© by Wilhelm Maria Lipp

„Ich liebe dich!“ – „Hilfe!“

„Ich liebe dich!“, so begann ein wirklich seltsames Gespräch. Sie, etwa 155 cm groß, dunklere Hautfarbe, Mandelaugen, zwei Walkingstöcke in den Händen und einen riesigen Rucksack am Rücken, sagte diese drei Worte zu mir. Zu mir!

Ich kannte sie nicht. Eine fremde Frau! Ja, das war sie eindeutig, fremd und Frau.

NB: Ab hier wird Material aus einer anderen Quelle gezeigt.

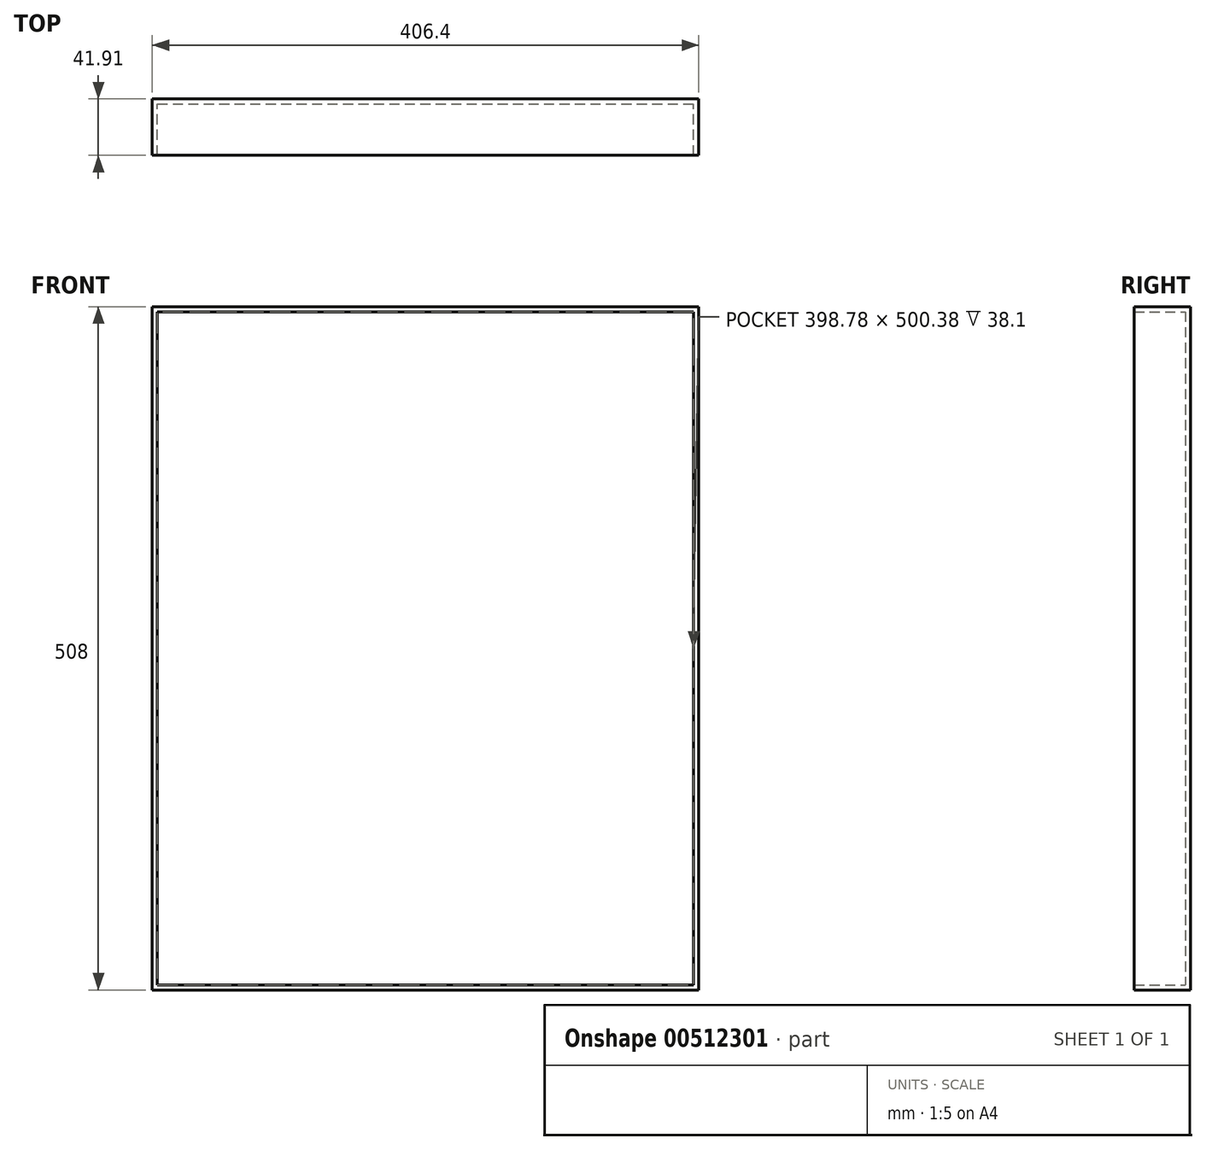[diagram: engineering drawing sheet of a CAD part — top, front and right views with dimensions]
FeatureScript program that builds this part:
annotation { "Feature Type Name" : "Feature", "Feature Type Description" : "" }
export const myFeature = defineFeature(function(context is Context, id is Id, definition is map)
    precondition{}
    {
        {
            var Q0;
            Q0=qCreatedBy(makeId("Front.planeOp"),FACE);
            var sketch = newSketch(context, id + "F0", { "sketchPlane" : qUnion([Q0])});
            skLineSegment(sketch, "E0.bottom", {"start": v(-173.22, 278.05) * mm, "end": v(233.18, 278.05) * mm});
            skLineSegment(sketch, "E0.top", {"start": v(-173.22, -229.95) * mm, "end": v(233.18, -229.95) * mm});
            skLineSegment(sketch, "E0.left", {"start": v(-173.22, 278.05) * mm, "end": v(-173.22, -229.95) * mm});
            skLineSegment(sketch, "E0.right", {"start": v(233.18, 278.05) * mm, "end": v(233.18, -229.95) * mm});
            skSolve(sketch);
        }
        {
            var Q0;
            Q0=makeQuery(id+"F0.imprint","IMPRINT",FACE,{"disambiguationData":[TD([[makeQuery(id+"F0.imprint","IMPRINT",EDGE,{"derivedFrom":sQuery(id+"F0.wireOp",EDGE,"E0.bottom")}),-1.0]])]});
            extrude(context, id + "F1", {"entities" : qUnion([Q0]), "depth" : 3.8 * mm});
        }
        {
            var Q0;
            Q0=makeQuery(id+"F1.opExtrude","CAP_FACE",FACE,{"disambiguationData":[OSD([sQuery(id+"F0.wireOp",EDGE,"E0.bottom"),sQuery(id+"F0.wireOp",EDGE,"E0.top"),sQuery(id+"F0.wireOp",EDGE,"E0.left"),sQuery(id+"F0.wireOp",EDGE,"E0.right")])],"isStart":false});
            var sketch = newSketch(context, id + "F2", { "sketchPlane" : qUnion([Q0])});
            skLineSegment(sketch, "E1.bottom", {"start": v(-173.22, 278.05) * mm, "end": v(233.18, 278.05) * mm});
            skLineSegment(sketch, "E1.top", {"start": v(-173.22, -229.95) * mm, "end": v(233.18, -229.95) * mm});
            skLineSegment(sketch, "E1.left", {"start": v(-173.22, 278.05) * mm, "end": v(-173.22, -229.95) * mm});
            skLineSegment(sketch, "E1.right", {"start": v(233.18, 278.05) * mm, "end": v(233.18, -229.95) * mm});
            skLineSegment(sketch, "E2.bottom", {"start": v(-169.4, 274.24) * mm, "end": v(229.37, 274.24) * mm});
            skLineSegment(sketch, "E2.top", {"start": v(-169.4, -226.14) * mm, "end": v(229.37, -226.14) * mm});
            skLineSegment(sketch, "E2.left", {"start": v(-169.4, 274.24) * mm, "end": v(-169.4, -226.14) * mm});
            skLineSegment(sketch, "E2.right", {"start": v(229.37, 274.24) * mm, "end": v(229.37, -226.14) * mm});
            skSolve(sketch);
        }
        {
            var Q0;
            Q0=makeQuery(id+"F2.imprint","IMPRINT",FACE,{"disambiguationData":[TD([[makeQuery(id+"F2.imprint","IMPRINT",EDGE,{"derivedFrom":sQuery(id+"F2.wireOp",EDGE,"E1.bottom")}),-1.0]])]});
            extrude(context, id + "F3", {"entities" : qUnion([Q0]), "operationType" : NewBodyOperationType.ADD, "depth" : 38.1 * mm});
        }
    });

„Hilfe!“, mein erster spontaner Gedanke. Was will sie von mir? Ich sah sie fragend an. Wieder kamen ihre Worte:

„Ich liebe dich!“ Dabei deutete sie auf meine Uhr.

„Liebt sie meine Uhr?“, war meine nächste Idee. Als sie dann aber eine Karte von unserer Gegend aus ihrem Rucksack holte, darauf deutete, sie mir unter das Gesicht hielt und wieder sagte „Ich liebe dich!“, kam ich den Tatsachen schon näher.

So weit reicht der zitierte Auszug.